** Start of SOURCE EXCERPT **

United States District Court, District of Maryland
Sep 19, 2023
CIVIL 1:23-cv-00983-JMC (D. Md. Sep. 19, 2023)

Opinion

CIVIL 1:23-cv-00983-JMC

09-19-2023

VINCENT PINKNEY PITTS, Plaintiff, v. MARYLAND DEPARTMENT OF TRANSPORTATION, Defendant.


MEMORANDUM OPINION

J. Mark Coulson United States Magistrate Judge

Plaintiff Vincent Pitts, proceeding pro se, filed the present lawsuit on April 12, 2023, against the Maryland Department of Transportation (“Defendant”). (ECF No. 1). Plaintiff then filed an Amended Complaint on May 4, 2023, and a Supplement to his Amended Complaint on June 13, 2023. (ECF Nos. 5, 11). Plaintiff's Complaint contains three counts: (1) Violation of Title VII of the Civil Rights Act of 1964, as codified, 42 U.S.C. §§ 2000e et seq. (“Title VII”); (2) Violation of the Age Discrimination in Employment Act of 1967, as codified, 29 U.S.C. §§ 621 to 634 (“ADEA”); and (3) Violation of the Americans with Disabilities Act of 1990, as codified, 42 U.S.C. §§ 12112 to 12117 (“ADA”). (ECF No. 1 at p. 3). Pending before the Court is Defendant's Motion to Dismiss Plaintiff's Complaint for Improper Service and Failure to Exhaust Administrative Remedies (“the Motion”). (ECF No. 26). The Court sent Plaintiff a notice pursuant to Federal Rule of Civil Procedure 12 indicating the time frame for Plaintiff to file his Opposition. (ECF No. 27). Plaintiff has failed to answer the Motion, and the Motion is therefore unopposed. The Court finds that no hearing is necessary pursuant to Loc. R. 105.6 (D. Md. 2021). For the reasons that follow, the Defendant's Motion is DENIED.

** End of SOURCE EXCERPT **
** Start of ENTRIES SUPPLIED **

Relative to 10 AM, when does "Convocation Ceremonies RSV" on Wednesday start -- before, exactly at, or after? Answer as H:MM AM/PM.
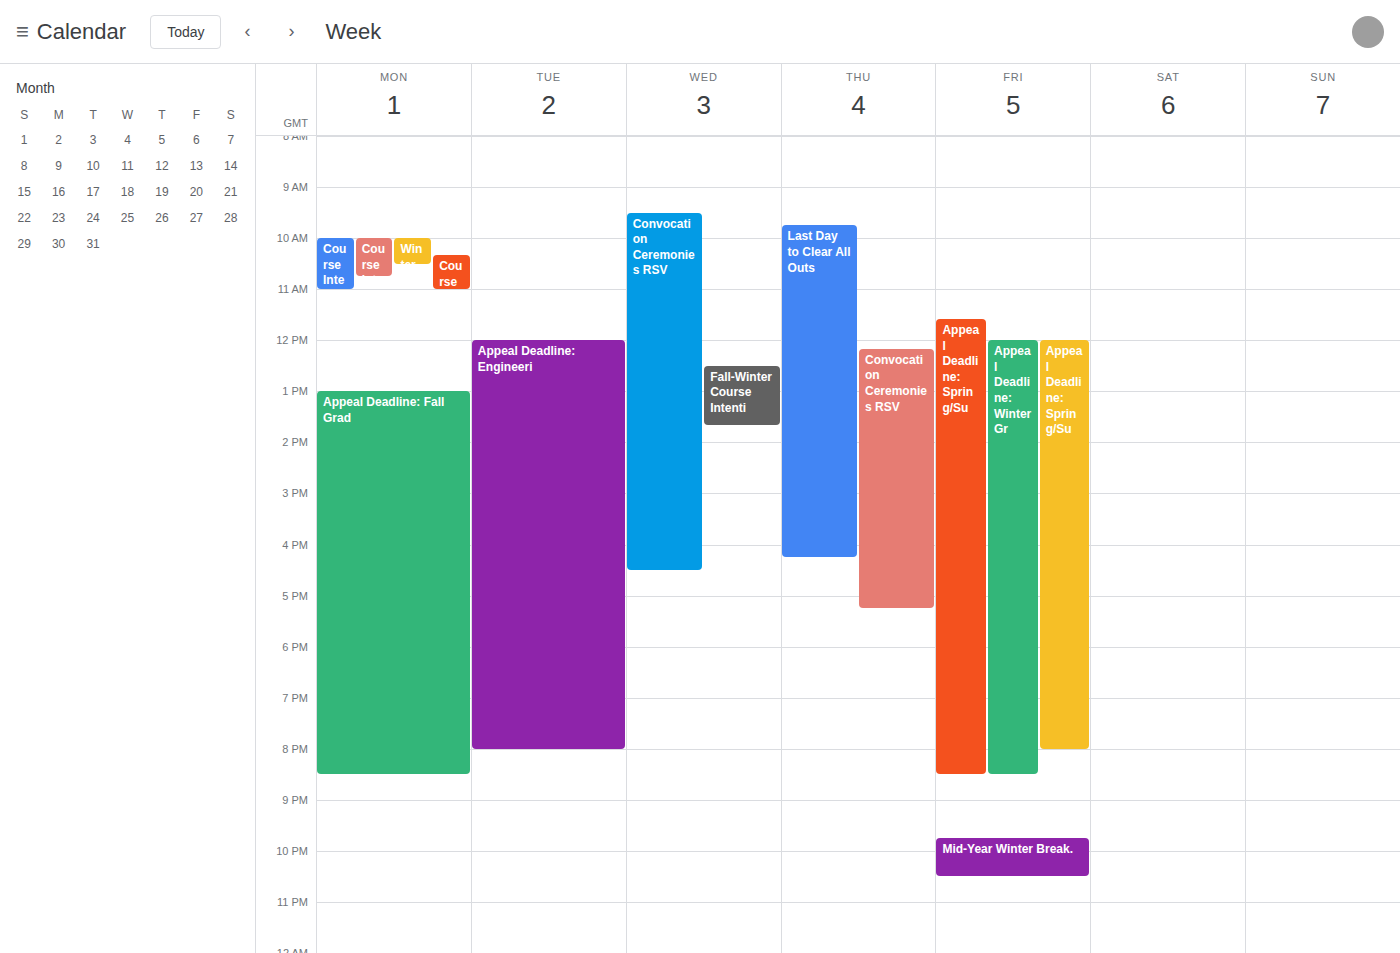
9:30 AM -- before 10 AM, 30 minutes above the 10 AM line.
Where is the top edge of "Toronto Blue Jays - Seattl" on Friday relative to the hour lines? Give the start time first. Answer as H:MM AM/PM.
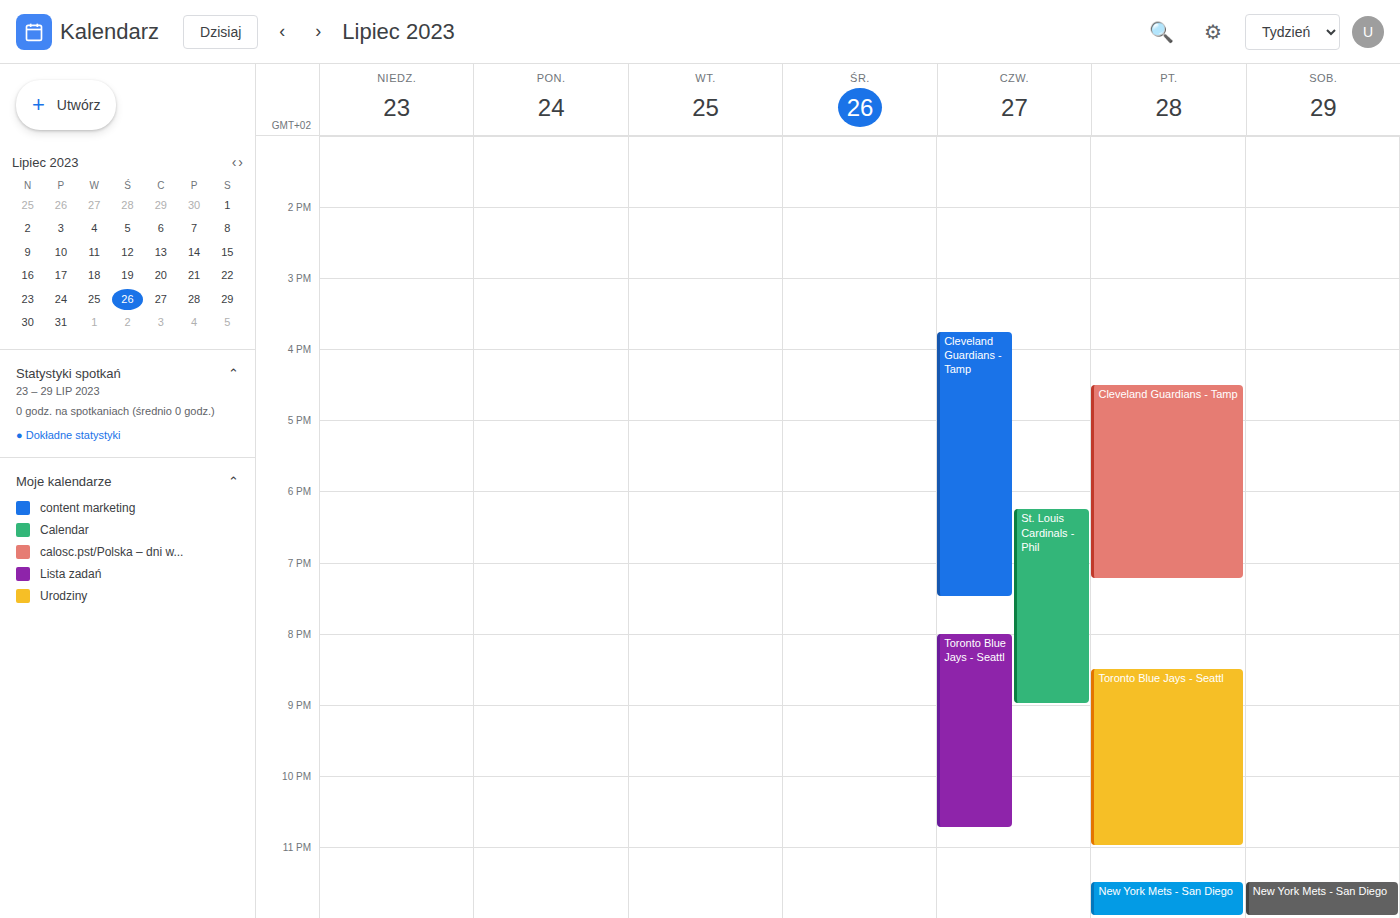
8:30 PM -- halfway between the 8 PM and 9 PM lines.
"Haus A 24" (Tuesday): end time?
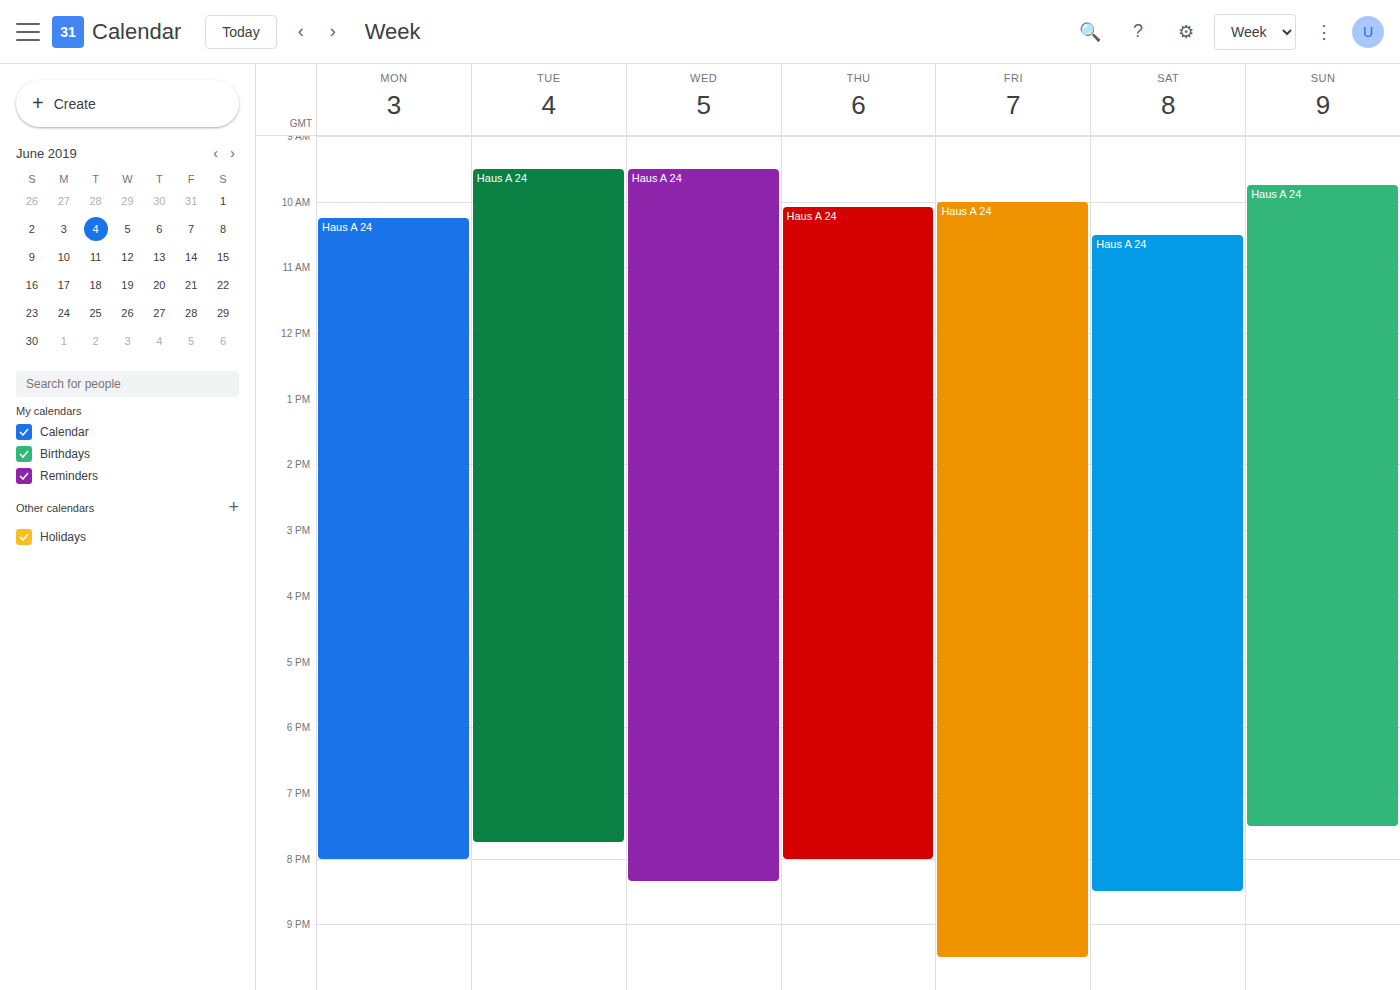
7:45 PM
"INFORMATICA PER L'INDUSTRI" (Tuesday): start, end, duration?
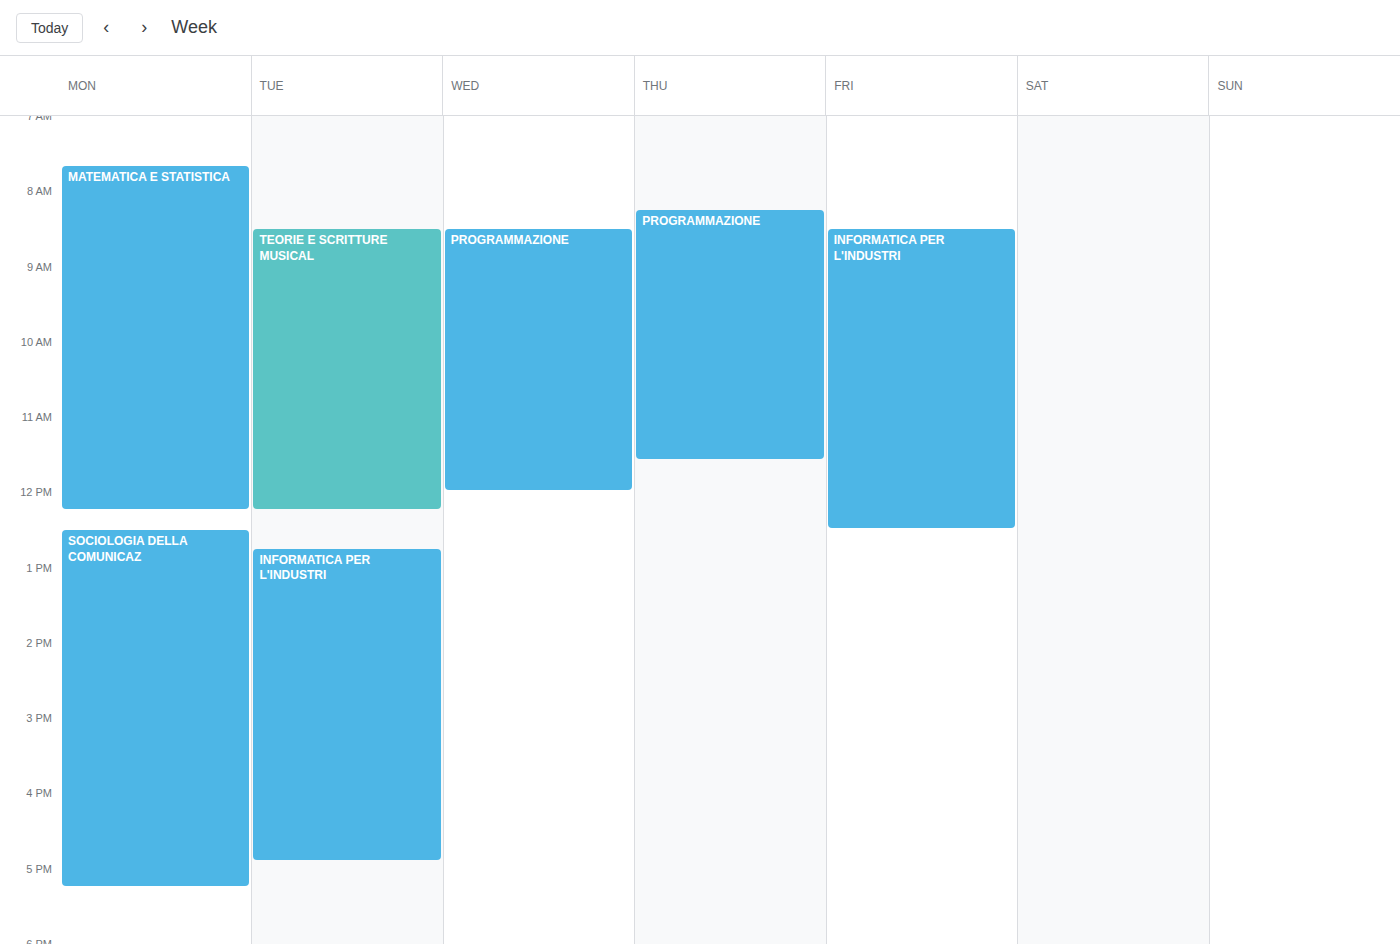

** End of ENTRIES SUPPLIED **

(PROBLEMS TO WORK ON)
**A.** Reproduce the calendar-entry listing verbatim, from the first line through the last, but omit the pictures.
**B.** Write the next part of the memorandum opinion in the Pitts case, picking up after its final sentence.

(PER-TASK OUTPUTS)
**A.**
Relative to 10 AM, when does "Convocation Ceremonies RSV" on Wednesday start -- before, exactly at, or after? Answer as H:MM AM/PM.
9:30 AM -- before 10 AM, 30 minutes above the 10 AM line.
Where is the top edge of "Toronto Blue Jays - Seattl" on Friday relative to the hour lines? Give the start time first. Answer as H:MM AM/PM.
8:30 PM -- halfway between the 8 PM and 9 PM lines.
"Haus A 24" (Tuesday): end time?
7:45 PM
"INFORMATICA PER L'INDUSTRI" (Tuesday): start, end, duration?

**B.**
When the Court cites to a specific page number or range of page numbers, the Court is referring to the page numbers provided in the electronic filing stamps located at the top of every electronically filed document.

I. BACKGROUND

The Maryland Aviation Administration (“MAA”) owns and operates the Baltimore/Washington International Thurgood Marshall Airport (“BWI Marshall”) at the behest of Defendant. (ECF No. 26-1 at p. 1). Plaintiff is a 60-year-old African American Male and former member of the United States Navy. (ECF No. 5 at p. 1; ECF No. 1-2 at p. 4). On August 4, 2022, Plaintiff submitted an online application to Defendant regarding a vacant position as an Airport Badging Agent at BWI Marshall. (ECF No. 1-2 at p. 3). Defendant informed Plaintiff on October 21, 2022, that Plaintiff was not selected for an interview and therefore not hired for the position. Id.

After Plaintiff learned that he was not selected for the Airport Badging Agent position, Plaintiff filed a Charge of Discrimination with the Equal Employment Opportunity Commission (“EEOC”) on January 3, 2023, alleging that he was discriminated against on the basis of his race, sex, disability, and age in violation of Title VII, the ADEA, and the ADA through his denial of hire. Id. The EEOC then dismissed Plaintiff's charge and issued Plaintiff a Notice of Right to Sue on January 13, 2023, before Plaintiff filed the present lawsuit. (ECF No. 1-2 at p. 2).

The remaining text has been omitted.